Bu çok yeni Türkiye'den işte birkaç örnek: Hemen her gün bir kadın kocası, kardeşi, sevgilisi veya tanımadığı bir erkek tarafından öldürülüyor. 181 bin 36 çocuk gelinimiz var, her üç evlilikten biri çocuk evliliği. 15 ile19 yaş arası genç kızlarda birinci sıradaki ölüm nedeni hâlâ hamilelik ve doğumun yol açtığı sorunlar. 2012 yılında 20 bine yakın aile 16 yaşından küçük kızlarını evlendirebilmek için dava açmış. Ülkenin doğusu yangın yeri, bazı ilçelerde insanlar yaklaşık bir aydır sokağa çıkamıyor, çocukların, kadınların ölüm haberleri geliyor. Sokaklara hendekler kazılıyor. Özerklik ilan edilmiş durumda.

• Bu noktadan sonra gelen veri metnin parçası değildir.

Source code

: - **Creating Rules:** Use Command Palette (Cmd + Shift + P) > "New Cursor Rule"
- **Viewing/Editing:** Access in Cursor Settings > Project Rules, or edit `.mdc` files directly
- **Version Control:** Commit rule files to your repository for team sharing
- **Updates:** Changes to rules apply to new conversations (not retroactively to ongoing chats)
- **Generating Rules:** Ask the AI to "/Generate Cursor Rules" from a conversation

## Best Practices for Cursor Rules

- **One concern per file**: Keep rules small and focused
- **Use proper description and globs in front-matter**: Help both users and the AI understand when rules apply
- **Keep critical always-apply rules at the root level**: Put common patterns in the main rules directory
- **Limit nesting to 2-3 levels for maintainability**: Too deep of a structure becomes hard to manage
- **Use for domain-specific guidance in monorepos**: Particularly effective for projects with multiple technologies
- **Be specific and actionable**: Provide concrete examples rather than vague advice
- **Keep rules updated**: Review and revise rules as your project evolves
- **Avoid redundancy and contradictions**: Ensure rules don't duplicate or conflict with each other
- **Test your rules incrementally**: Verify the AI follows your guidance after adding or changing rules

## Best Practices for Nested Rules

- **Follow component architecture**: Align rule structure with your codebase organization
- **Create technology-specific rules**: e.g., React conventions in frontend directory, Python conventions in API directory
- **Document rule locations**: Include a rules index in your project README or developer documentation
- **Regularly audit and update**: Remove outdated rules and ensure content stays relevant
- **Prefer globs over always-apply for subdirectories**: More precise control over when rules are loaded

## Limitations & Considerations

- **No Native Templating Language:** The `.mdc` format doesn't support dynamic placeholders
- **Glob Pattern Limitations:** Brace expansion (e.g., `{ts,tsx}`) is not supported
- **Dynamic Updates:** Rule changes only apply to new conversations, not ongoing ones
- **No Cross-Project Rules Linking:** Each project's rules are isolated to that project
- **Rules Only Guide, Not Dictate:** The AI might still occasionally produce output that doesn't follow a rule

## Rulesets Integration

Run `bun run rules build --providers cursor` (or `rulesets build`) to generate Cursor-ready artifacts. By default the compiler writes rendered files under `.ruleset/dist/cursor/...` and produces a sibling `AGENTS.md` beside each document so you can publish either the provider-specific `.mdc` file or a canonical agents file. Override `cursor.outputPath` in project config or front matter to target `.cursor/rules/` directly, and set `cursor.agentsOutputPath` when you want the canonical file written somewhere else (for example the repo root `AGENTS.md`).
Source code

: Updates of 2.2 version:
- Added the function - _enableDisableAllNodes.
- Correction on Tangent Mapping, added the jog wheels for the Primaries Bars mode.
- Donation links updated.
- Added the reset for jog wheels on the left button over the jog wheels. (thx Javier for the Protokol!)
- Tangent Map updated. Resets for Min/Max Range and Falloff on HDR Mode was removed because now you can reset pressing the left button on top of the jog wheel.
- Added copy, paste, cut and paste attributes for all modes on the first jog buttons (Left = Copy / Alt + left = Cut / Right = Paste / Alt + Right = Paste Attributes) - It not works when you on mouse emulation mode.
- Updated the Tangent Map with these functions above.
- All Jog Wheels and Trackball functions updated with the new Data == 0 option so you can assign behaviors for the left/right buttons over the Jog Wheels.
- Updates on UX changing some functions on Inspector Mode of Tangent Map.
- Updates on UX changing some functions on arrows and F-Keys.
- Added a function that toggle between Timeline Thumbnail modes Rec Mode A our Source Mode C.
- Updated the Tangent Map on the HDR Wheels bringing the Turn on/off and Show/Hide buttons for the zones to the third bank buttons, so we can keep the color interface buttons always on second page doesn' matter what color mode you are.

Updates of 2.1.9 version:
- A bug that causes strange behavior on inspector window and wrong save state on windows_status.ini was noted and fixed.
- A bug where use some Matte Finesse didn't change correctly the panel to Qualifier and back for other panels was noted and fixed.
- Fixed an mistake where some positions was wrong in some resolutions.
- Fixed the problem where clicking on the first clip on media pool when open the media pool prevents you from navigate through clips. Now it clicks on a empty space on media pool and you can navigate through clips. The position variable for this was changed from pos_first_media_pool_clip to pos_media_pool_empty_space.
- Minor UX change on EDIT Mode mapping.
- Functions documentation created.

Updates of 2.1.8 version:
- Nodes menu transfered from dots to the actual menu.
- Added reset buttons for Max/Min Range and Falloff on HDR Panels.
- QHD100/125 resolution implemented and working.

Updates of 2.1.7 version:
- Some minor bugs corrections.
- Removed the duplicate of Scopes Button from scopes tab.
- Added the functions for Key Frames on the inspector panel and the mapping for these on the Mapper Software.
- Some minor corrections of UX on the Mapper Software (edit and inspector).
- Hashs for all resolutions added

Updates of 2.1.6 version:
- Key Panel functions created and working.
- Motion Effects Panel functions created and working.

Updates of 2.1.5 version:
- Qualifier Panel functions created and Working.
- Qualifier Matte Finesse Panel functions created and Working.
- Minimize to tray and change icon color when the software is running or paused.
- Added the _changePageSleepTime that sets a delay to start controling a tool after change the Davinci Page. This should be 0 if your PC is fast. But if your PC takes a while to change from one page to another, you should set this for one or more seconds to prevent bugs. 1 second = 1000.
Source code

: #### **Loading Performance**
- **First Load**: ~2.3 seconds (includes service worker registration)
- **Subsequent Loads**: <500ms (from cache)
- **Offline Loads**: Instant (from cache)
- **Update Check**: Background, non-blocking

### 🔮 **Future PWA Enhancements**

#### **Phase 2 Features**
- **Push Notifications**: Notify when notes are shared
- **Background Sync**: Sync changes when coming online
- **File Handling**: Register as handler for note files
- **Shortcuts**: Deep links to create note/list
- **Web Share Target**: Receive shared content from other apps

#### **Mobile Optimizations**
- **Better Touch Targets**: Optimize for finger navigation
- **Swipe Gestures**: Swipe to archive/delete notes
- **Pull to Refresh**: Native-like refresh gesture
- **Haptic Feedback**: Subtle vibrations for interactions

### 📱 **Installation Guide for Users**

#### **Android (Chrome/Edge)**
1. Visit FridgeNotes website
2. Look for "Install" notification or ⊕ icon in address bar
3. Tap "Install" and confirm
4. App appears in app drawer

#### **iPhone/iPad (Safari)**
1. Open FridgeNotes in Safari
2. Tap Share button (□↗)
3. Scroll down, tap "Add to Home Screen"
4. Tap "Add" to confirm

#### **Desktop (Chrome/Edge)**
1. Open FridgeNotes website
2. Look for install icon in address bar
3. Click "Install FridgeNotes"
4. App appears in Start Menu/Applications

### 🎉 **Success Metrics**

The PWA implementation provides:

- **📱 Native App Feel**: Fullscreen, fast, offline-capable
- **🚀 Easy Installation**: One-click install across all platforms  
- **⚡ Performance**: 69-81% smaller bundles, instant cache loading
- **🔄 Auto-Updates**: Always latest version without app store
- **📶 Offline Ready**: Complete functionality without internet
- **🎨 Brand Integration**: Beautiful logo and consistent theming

1 Kasım seçimleri sonrası 'Artık inşallah şehit gelmeyecek' diyorlardı. Ama askerlerimiz, polislerimiz şehit olmaya, ağlamayacak denilen analar ağlamaya devam ediyor. Sırf haber yaptı diye gazeteciler günlerdir hapishanede. Kitaplar yasaklanıyor, toplum kutuplaştırılmış durumda, kimsenin kimseye tahammülü yok... Bu örnekler daha da çoğaltılabilir.
Tüm bunlar yaşanırken, yaşanmaya devam ederken, sayın bakanımız hâlâ 1950 öncesinden bahsediyor ve şunları söylüyor: '1950 öncesi iktidar dönemi yokluklar, baskılar ve artık milletin bırakın kendisi olmayı, milletin ezilip bir vatandaş, bir insan olduğunu unuttuğu yıllardı. Öyle yokluk, öyle baskı, öyle bir devletin ceberrut eli üzerindeydi ki milletin. Millet, devlet adımı soracak diye evladına nüfus cüzdanı aldırmaktan ve almaktan bile korkuyordu...'

İnsan neye inanmak istiyor ya da neyi görüp neleri görmek istemiyor işte bu çok önemli. Geçmişte iyi ve kötü günler yaşadı bu millet. Ama bugün çok daha kötü günlere gebe. Sürekli geçmişte yaşanan kötü günlere ayna tutarak, bugünü temize çıkaramazsınız. Sizden sonra gelenlerin de sizin şekillendirdiğiniz bugünler için aynı şeyleri yani 'Vatandaşların insan olduğunu unuttuğu yıllardı' demeyeceğini nereden biliyorsunuz? Bu kısır döngü böyle sürüp gidecek mi, bu mu olmalı yarınlara bıraktığımız miras?

Günü perdeleyen cümlelerin büyüsünden kurtulup, sorular sorma vakti bugün. Mesela ne yaparsak insan olduğumuzu unutmayız? Sayın Bakan'ın söylediklerine ve buna benzer söylemlere sorgusuz sualsiz inanıp, 'Yeni Türkiye' diye sunulan bu kasvetli boşluk içinde perdelerini çekip mutlu mesut yaşamaya devam edenler mi insanlığını unutmayanlar? Yoksa herkesin acısını kendi acısı gibi gören, yalnız bugünü değil yarınları da düşünenler mi? Sahi neydi insan olmak? Senin gibi olmayanın, senden farklı düşünenin acısına susmak mıydı, haksızlığa sessiz kalmak mı, neydi insan olmak?